[Entries taken from a collection]
•••

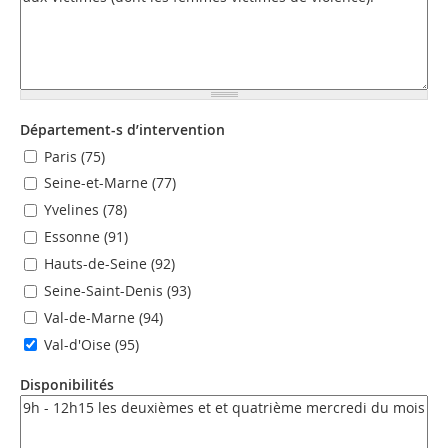
Département-s d’intervention
Paris (75)
Seine-et-Marne (77)
Yvelines (78)
Essonne (91)
Hauts-de-Seine (92)
Seine-Saint-Denis (93)
Val-de-Marne (94)
Val-d'Oise (95)
Disponibilités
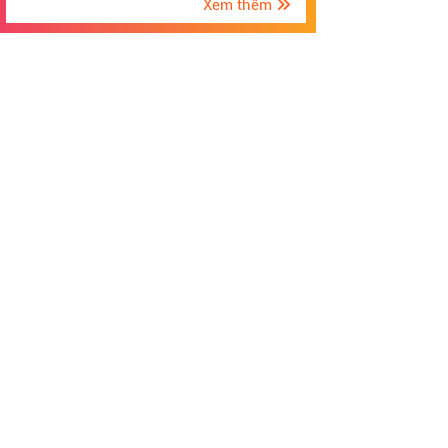
Xem thêm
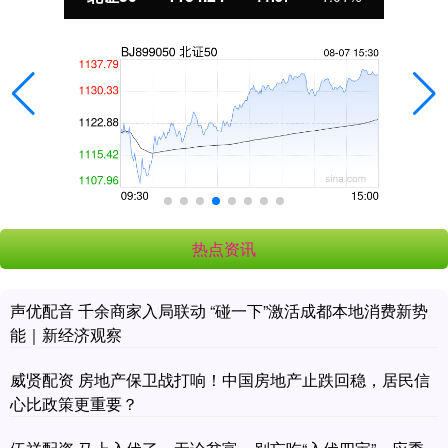
热点资讯
声优配音 千余商家入局联动 “碰一下”激活成都本地消费新势
能｜新经济观察
威贤配资 房地产保卫战打响！中国房地产止跌回稳，居民信
心比政策更重要？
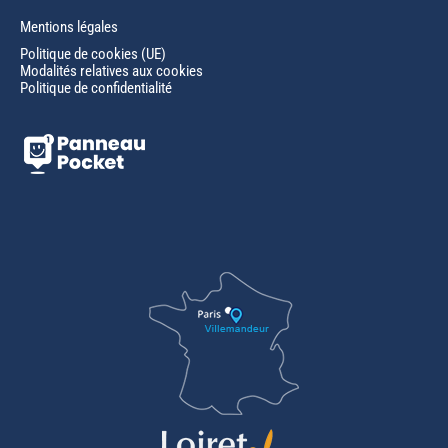
Mentions légales
Politique de cookies (UE)
Modalités relatives aux cookies
Politique de confidentialité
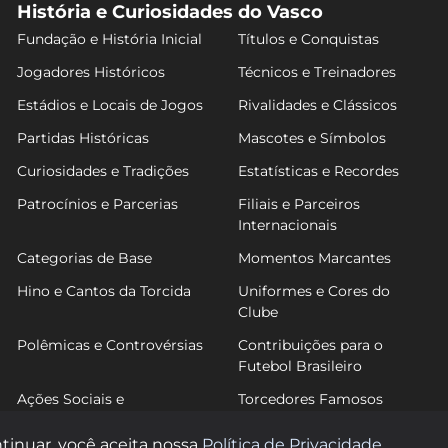
História e Curiosidades do Vasco
Fundação e História Inicial
Títulos e Conquistas
Jogadores Históricos
Técnicos e Treinadores
Estádios e Locais de Jogos
Rivalidades e Clássicos
Partidas Históricas
Mascotes e Símbolos
Curiosidades e Tradições
Estatísticas e Recordes
Patrocínios e Parcerias
Filiais e Parceiros
Internacionais
Categorias de Base
Momentos Marcantes
Hino e Cantos da Torcida
Uniformes e Cores do
Clube
Polêmicas e Controvérsias
Contribuições para o
Futebol Brasileiro
Ações Sociais e
Torcedores Famosos
Comunitárias
tinuar, você aceita nossa
Política de Privacidade
.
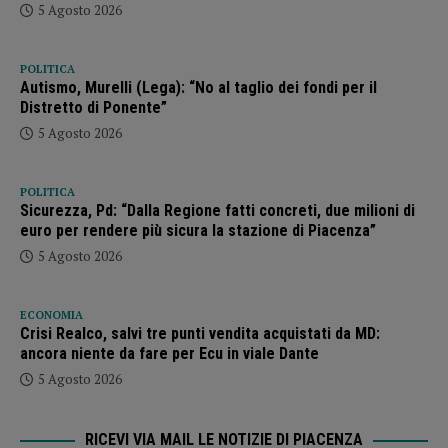
5 Agosto 2026
POLITICA
Autismo, Murelli (Lega): “No al taglio dei fondi per il
Distretto di Ponente”
5 Agosto 2026
POLITICA
Sicurezza, Pd: “Dalla Regione fatti concreti, due milioni di
euro per rendere più sicura la stazione di Piacenza”
5 Agosto 2026
ECONOMIA
Crisi Realco, salvi tre punti vendita acquistati da MD:
ancora niente da fare per Ecu in viale Dante
5 Agosto 2026
RICEVI VIA MAIL LE NOTIZIE DI PIACENZA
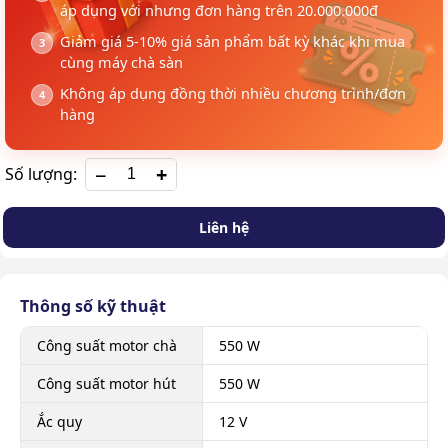
áp dụng với nhưng đơn hàng trên 20.000.000đ
Giảm giá 5-10% giá sản phẩm bất kỳ khác khi mua
cùng máy chà sàn
Không áp dụng đồng thời nhiều chương trình/đơn
hàng
+
Số lượng:
Liên hệ
Thông số kỹ thuật
Công suất motor chà
550 W
Công suất motor hút
550 W
Ắc quy
12 V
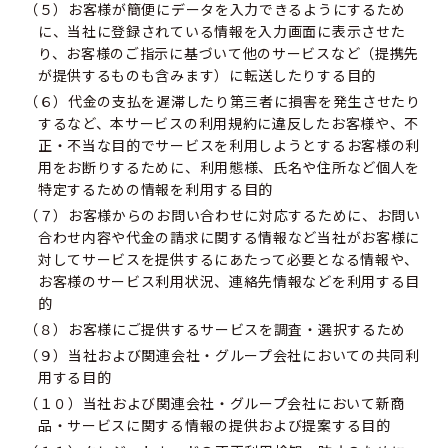
（５）お客様が簡便にデータを入力できるようにするため
に、当社に登録されている情報を入力画面に表示させた
り、お客様のご指示に基づいて他のサービスなど（提携先
が提供するものも含みます）に転送したりする目的
（６）代金の支払を遅滞したり第三者に損害を発生させたり
するなど、本サービスの利用規約に違反したお客様や、不
正・不当な目的でサービスを利用しようとするお客様の利
用をお断りするために、利用態様、氏名や住所など個人を
特定するための情報を利用する目的
（７）お客様からのお問い合わせに対応するために、お問い
合わせ内容や代金の請求に関する情報など当社がお客様に
対してサービスを提供するにあたって必要となる情報や、
お客様のサービス利用状況、連絡先情報などを利用する目
的
（８）お客様にご提供するサービスを調査・選択するため
（９）当社および関連会社・グループ会社においての共同利
用する目的
（１０）当社および関連会社・グループ会社において新商
品・サービスに関する情報の提供および提案する目的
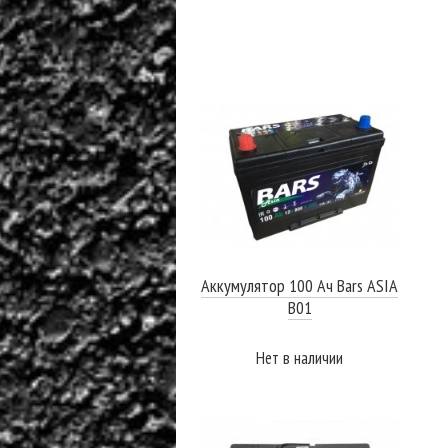
Аккумулятор 100 Ач Bars ASIA
B01
Нет в наличии
ПОДРОБНЕЕ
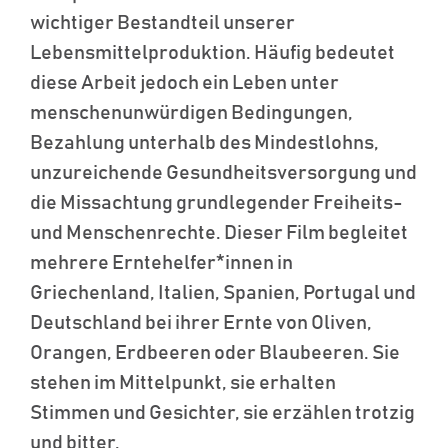
wichtiger Bestandteil unserer
Lebensmittelproduktion. Häufig bedeutet
diese Arbeit jedoch ein Leben unter
menschenunwürdigen Bedingungen,
Bezahlung unterhalb des Mindestlohns,
unzureichende Gesundheitsversorgung und
die Missachtung grundlegender Freiheits-
und Menschenrechte. Dieser Film begleitet
mehrere Erntehelfer*innen in
Griechenland, Italien, Spanien, Portugal und
Deutschland bei ihrer Ernte von Oliven,
Orangen, Erdbeeren oder Blaubeeren. Sie
stehen im Mittelpunkt, sie erhalten
Stimmen und Gesichter, sie erzählen trotzig
und bitter.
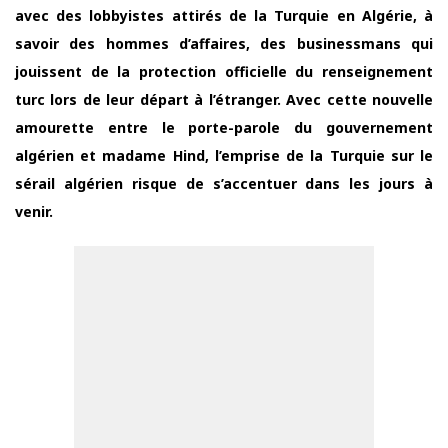
avec des lobbyistes attirés de la Turquie en Algérie, à
savoir des hommes d’affaires, des businessmans qui
jouissent de la protection officielle du renseignement
turc lors de leur départ à l’étranger. Avec cette nouvelle
amourette entre le porte-parole du gouvernement
algérien et madame Hind, l’emprise de la Turquie sur le
sérail algérien risque de s’accentuer dans les jours à
venir.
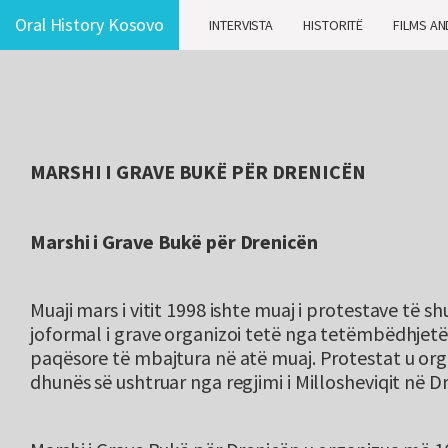
Oral History Kosovo
INTERVISTA
HISTORITË
FILMS AN
MARSHI I GRAVE BUKË PËR DRENICËN
Marshi i Grave Bukë për Drenicën
Muaji mars i vitit 1998 ishte muaj i protestave të sh
joformal i grave organizoi tetë nga tetëmbëdhjetë
paqësore të mbajtura në atë muaj. Protestat u or
dhunës së ushtruar nga regjimi i Millosheviqit në D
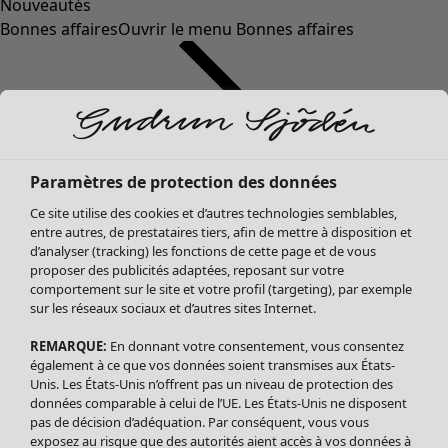
Nouveautés
Bonnes affaires
Ouvrir le menu Bonnes affaires
Paramètres de protection des données
Ce site utilise des cookies et d’autres technologies semblables,
entre autres, de prestataires tiers, afin de mettre à disposition et
d’analyser (tracking) les fonctions de cette page et de vous
proposer des publicités adaptées, reposant sur votre
Soldes Vêtements
comportement sur le site et votre profil (targeting), par exemple
sur les réseaux sociaux et d’autres sites Internet.
Tous les vêtements
Robes
REMARQUE:
En donnant votre consentement, vous consentez
Tuniques
également à ce que vos données soient transmises aux États-
Blouses
Unis. Les États-Unis n’offrent pas un niveau de protection des
données comparable à celui de l’UE. Les États-Unis ne disposent
Tops
pas de décision d’adéquation. Par conséquent, vous vous
Gilets
exposez au risque que des autorités aient accès à vos données à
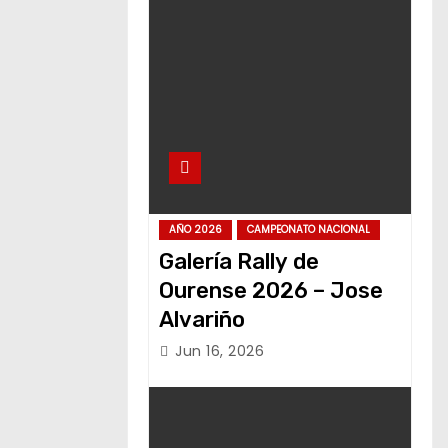
AÑO 2026
CAMPEONATO NACIONAL
Galería Rally de
Ourense 2026 – Jose
Alvariño
Jun 16, 2026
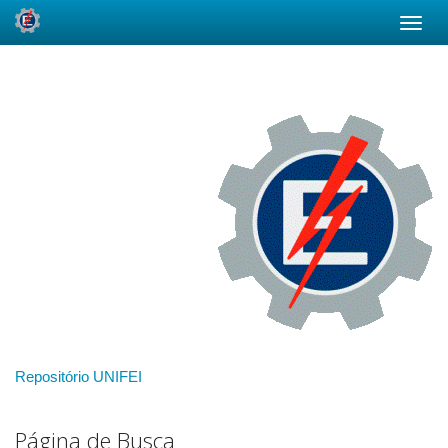
Skip
navigation
Repositório UNIFEI
Página de Busca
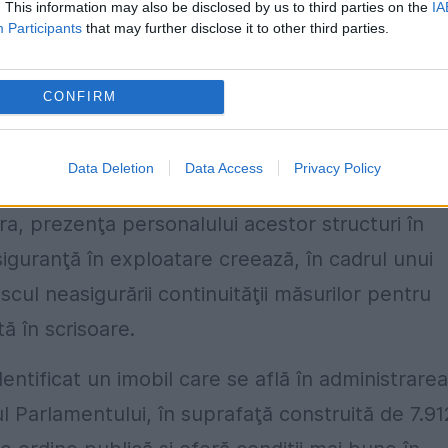
. This information may also be disclosed by us to third parties on the
IA
nterne preşedintelui Camerei.
Participants
that may further disclose it to other third parties.
iințat în 2014, îşi desfăşoară activitatea în ma
CONFIRM
ror amplasare diferită nu permite exercitarea
 Tudorache.
Data Deletion
Data Access
Privacy Policy
IGSU şi Inspectoratul General de Aviaţie şi
ra, prezenţa personalului acestor structuri în
ă siguranţă în exploatare creează, în cadrul unui
scul neasigurării continuităţii măsurilor pentru
ată în scrisoare.
tificat un imobil care se află în administrarea
l Parlamentului, în suprafaţă construită de 7.91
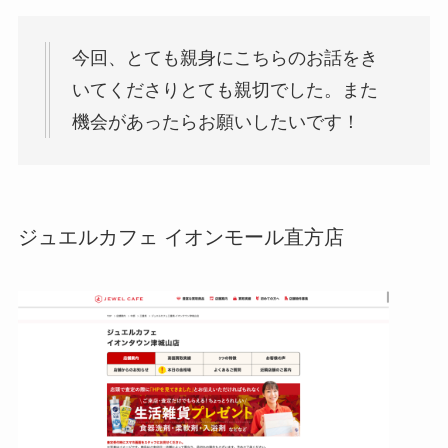
今回、とても親身にこちらのお話をき
いてくださりとても親切でした。また
機会があったらお願いしたいです！
ジュエルカフェ イオンモール直方店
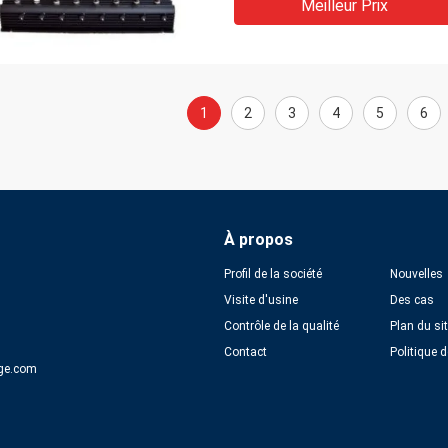
Meilleur Prix
1
2
3
4
5
6
À propos
Profil de la société
Nouvelles
Visite d'usine
Des cas
Contrôle de la qualité
Plan du si
Contact
Politique d
ge.com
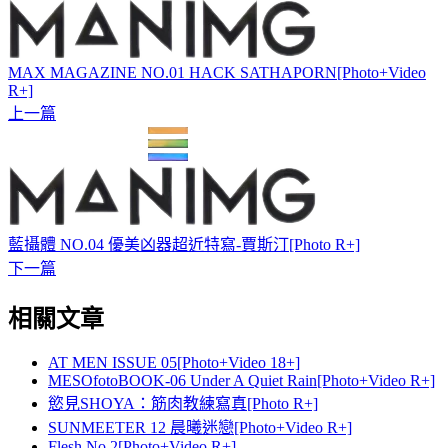
MAX MAGAZINE NO.01 HACK SATHAPORN[Photo+Video
R+]
上一篇
藍攝體 NO.04 優美凶器超近特寫-賈斯汀[Photo R+]
下一篇
相關文章
AT MEN ISSUE 05[Photo+Video 18+]
MESOfotoBOOK-06 Under A Quiet Rain[Photo+Video R+]
慾見SHOYA：筋肉教練寫真[Photo R+]
SUNMEETER 12 晨曦迷戀[Photo+Video R+]
Flesh No.2[Photo+Video R+]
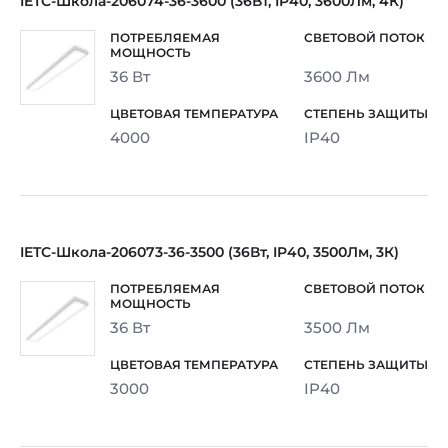
IETC-Школа-206074-36-3600 (36Вт, IP40, 3600Лм, 4К)
36 Вт
3600 Лм
4000
IP40
IETC-Школа-206073-36-3500 (36Вт, IP40, 3500Лм, 3К)
36 Вт
3500 Лм
3000
IP40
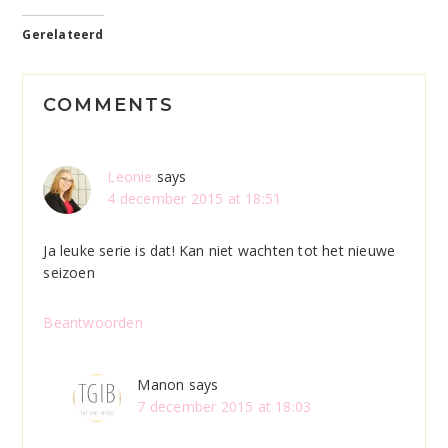
Gerelateerd
Reader
COMMENTS
Interactions
Leonie
says
4 december 2015 at 18:51
Ja leuke serie is dat! Kan niet wachten tot het nieuwe
seizoen
Beantwoorden
Manon
says
7 december 2015 at 18:03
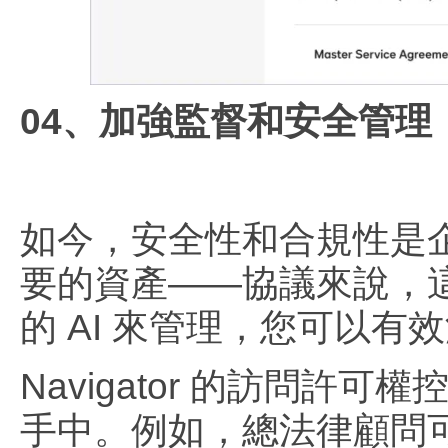
04、加強監督和安全管理
如今，安全性和合規性是
要的資產——協議來說，這一
的 AI 來管理，您可以
Navigator 的訪問
手中。例如，總法律顧問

•••

What the exercise asks →
Please print the data above once more, exactly as it appears, with no pictures.

Written response →
Département-s d’intervention
Paris (75)
Seine-et-Marne (77)
Yvelines (78)
Essonne (91)
Hauts-de-Seine (92)
Seine-Saint-Denis (93)
Val-de-Marne (94)
Val-d'Oise (95)
Disponibilités
Xem thêm
热点资讯
声优配音 千余商家入局联动 “碰一下”激活成都本地消费新势
能｜新经济观察
威贤配资 房地产保卫战打响！中国房地产止跌回稳，居民信
心比政策更重要？
Mentions légales
Politique de cookies (UE)
Modalités relatives aux cookies
Politique de confidentialité
História e Curiosidades do Vasco
Fundação e História Inicial
Títulos e Conquistas
Jogadores Históricos
Técnicos e Treinadores
Estádios e Locais de Jogos
Rivalidades e Clássicos
Partidas Históricas
Mascotes e Símbolos
Curiosidades e Tradições
Estatísticas e Recordes
Patrocínios e Parcerias
Filiais e Parceiros
Internacionais
Categorias de Base
Momentos Marcantes
Hino e Cantos da Torcida
Uniformes e Cores do
Clube
Polêmicas e Controvérsias
Contribuições para o
Futebol Brasileiro
Ações Sociais e
Torcedores Famosos
Comunitárias
tinuar, você aceita nossa
Política de Privacidade
.
5 Agosto 2026
POLITICA
Autismo, Murelli (Lega): “No al taglio dei fondi per il
Distretto di Ponente”
5 Agosto 2026
POLITICA
Sicurezza, Pd: “Dalla Regione fatti concreti, due milioni di
euro per rendere più sicura la stazione di Piacenza”
5 Agosto 2026
ECONOMIA
Crisi Realco, salvi tre punti vendita acquistati da MD:
ancora niente da fare per Ecu in viale Dante
5 Agosto 2026
RICEVI VIA MAIL LE NOTIZIE DI PIACENZA
áp dụng với nhưng đơn hàng trên 20.000.000đ
Giảm giá 5-10% giá sản phẩm bất kỳ khác khi mua
cùng máy chà sàn
Không áp dụng đồng thời nhiều chương trình/đơn
hàng
+
Số lượng:
Liên hệ
Thông số kỹ thuật
Công suất motor chà
550 W
Công suất motor hút
550 W
Ắc quy
12 V
（５）お客様が簡便にデータを入力できるようにするため
に、当社に登録されている情報を入力画面に表示させた
り、お客様のご指示に基づいて他のサービスなど（提携先
が提供するものも含みます）に転送したりする目的
（６）代金の支払を遅滞したり第三者に損害を発生させたり
するなど、本サービスの利用規約に違反したお客様や、不
正・不当な目的でサービスを利用しようとするお客様の利
用をお断りするために、利用態様、氏名や住所など個人を
特定するための情報を利用する目的
（７）お客様からのお問い合わせに対応するために、お問い
合わせ内容や代金の請求に関する情報など当社がお客様に
対してサービスを提供するにあたって必要となる情報や、
お客様のサービス利用状況、連絡先情報などを利用する目
的
（８）お客様にご提供するサービスを調査・選択するため
（９）当社および関連会社・グループ会社においての共同利
用する目的
（１０）当社および関連会社・グループ会社において新商
品・サービスに関する情報の提供および提案する目的
Аккумулятор 100 Ач Bars ASIA
B01
Нет в наличии
ПОДРОБНЕЕ
wichtiger Bestandteil unserer
Lebensmittelproduktion. Häufig bedeutet
diese Arbeit jedoch ein Leben unter
menschenunwürdigen Bedingungen,
Bezahlung unterhalb des Mindestlohns,
unzureichende Gesundheitsversorgung und
die Missachtung grundlegender Freiheits-
und Menschenrechte. Dieser Film begleitet
mehrere Erntehelfer*innen in
Griechenland, Italien, Spanien, Portugal und
Deutschland bei ihrer Ernte von Oliven,
Orangen, Erdbeeren oder Blaubeeren. Sie
stehen im Mittelpunkt, sie erhalten
Stimmen und Gesichter, sie erzählen trotzig
und bitter.
avec des lobbyistes attirés de la Turquie en Algérie, à
savoir des hommes d’affaires, des businessmans qui
jouissent de la protection officielle du renseignement
turc lors de leur départ à l’étranger. Avec cette nouvelle
amourette entre le porte-parole du gouvernement
algérien et madame Hind, l’emprise de la Turquie sur le
sérail algérien risque de s’accentuer dans les jours à
venir.
Oral History Kosovo
INTERVISTA
HISTORITË
FILMS AN
MARSHI I GRAVE BUKË PËR DRENICËN
Marshi i Grave Bukë për Drenicën
Muaji mars i vitit 1998 ishte muaj i protestave të sh
joformal i grave organizoi tetë nga tetëmbëdhjetë
paqësore të mbajtura në atë muaj. Protestat u or
dhunës së ushtruar nga regjimi i Millosheviqit në D
Nouveautés
Bonnes affaires
Ouvrir le menu Bonnes affaires
Paramètres de protection des données
Ce site utilise des cookies et d’autres technologies semblables,
entre autres, de prestataires tiers, afin de mettre à disposition et
d’analyser (tracking) les fonctions de cette page et de vous
proposer des publicités adaptées, reposant sur votre
Soldes Vêtements
comportement sur le site et votre profil (targeting), par exemple
sur les réseaux sociaux et d’autres sites Internet.
Tous les vêtements
Robes
REMARQUE:
En donnant votre consentement, vous consentez
Tuniques
également à ce que vos données soient transmises aux États-
Blouses
Unis. Les États-Unis n’offrent pas un niveau de protection des
données comparable à celui de l’UE. Les États-Unis ne disposent
Tops
pas de décision d’adéquation. Par conséquent, vous vous
Gilets
exposez au risque que des autorités aient accès à vos données à
AÑO 2026
CAMPEONATO NACIONAL
Galería Rally de
Ourense 2026 – Jose
Alvariño
Jun 16, 2026
Skip
navigation
Repositório UNIFEI
Página de Busca
. This information may also be disclosed by us to third parties on the
IA
nterne preşedintelui Camerei.
Participants
that may further disclose it to other third parties.
iințat în 2014, îşi desfăşoară activitatea în ma
CONFIRM
ror amplasare diferită nu permite exercitarea
 Tudorache.
Data Deletion
Data Access
Privacy Policy
IGSU şi Inspectoratul General de Aviaţie şi
ra, prezenţa personalului acestor structuri în
ă siguranţă în exploatare creează, în cadrul unui
scul neasigurării continuităţii măsurilor pentru
ată în scrisoare.
tificat un imobil care se află în administrarea
l Parlamentului, în suprafaţă construită de 7.91
今回、とても親身にこちらのお話をき
いてくださりとても親切でした。また
機会があったらお願いしたいです！
ジュエルカフェ イオンモール直方店
Meilleur Prix
1
2
3
4
5
6
À propos
Profil de la société
Nouvelles
Visite d'usine
Des cas
Contrôle de la qualité
Plan du si
Contact
Politique d
ge.com
MAX MAGAZINE NO.01 HACK SATHAPORN[Photo+Video
R+]
上一篇
藍攝體 NO.04 優美凶器超近特寫-賈斯汀[Photo R+]
下一篇
相關文章
AT MEN ISSUE 05[Photo+Video 18+]
MESOfotoBOOK-06 Under A Quiet Rain[Photo+Video R+]
慾見SHOYA：筋肉教練寫真[Photo R+]
SUNMEETER 12 晨曦迷戀[Photo+Video R+]
Flesh No.2[Photo+Video R+]
IETC-Школа-206074-36-3600 (36Вт, IP40, 3600Лм, 4К)
36 Вт
3600 Лм
4000
IP40
IETC-Школа-206073-36-3500 (36Вт, IP40, 3500Лм, 3К)
36 Вт
3500 Лм
3000
IP40
Gerelateerd
Reader
COMMENTS
Interactions
Leonie
says
4 december 2015 at 18:51
Ja leuke serie is dat! Kan niet wachten tot het nieuwe
seizoen
Beantwoorden
Manon
says
7 december 2015 at 18:03
04、加強監督和安全管理
如今，安全性和合規性是
要的資產——協議來說，這一
的 AI 來管理，您可以
Navigator 的訪問
手中。例如，總法律顧問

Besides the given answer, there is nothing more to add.